There are nurses and doctors throughout the nation choosing to live away from their families to minimize COVID-19 risk. There is a national group connecting RV owners to medical professionals in need. Queue said she’s also hearing from people with extra garage space or separated bedrooms who are willing to waive rent.
“It was very moving to talk to these nurses that were under so much stress, they’re working so hard, they’re being repeatedly exposed, and they’re still trying to run their households or figure that out with small children” she said. “For us to step in and help them just really made them feel supported.“
Frye said being geographically close to his family, even though he can’t hug them, has made the period of separation easier.

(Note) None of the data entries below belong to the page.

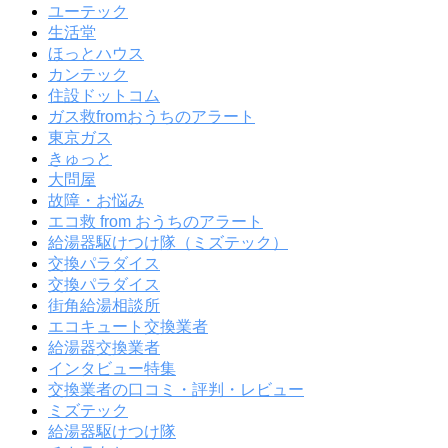
ユーテック
生活堂
ほっとハウス
カンテック
住設ドットコム
ガス救fromおうちのアラート
東京ガス
きゅっと
大問屋
故障・お悩み
エコ救 from おうちのアラート
給湯器駆けつけ隊（ミズテック）
交換パラダイス
交換パラダイス
街角給湯相談所
エコキュート交換業者
給湯器交換業者
インタビュー特集
交換業者の口コミ・評判・レビュー
ミズテック
給湯器駆けつけ隊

“I stand about 10 feet away and see’em, and then we FaceTime a lot,” he said
He said working in the emergency room is stressful, but the community support helps keep nurses going.
“We can’t complain. We’re the front line. Whenever a catastrophe happens, it’s us. Pandemic, it’s also gonna be us.”
And as for Queue and the other burners, he says he’s grateful.
“They’re helping us in our time of need, because we’re helping people in their time of need,” he said.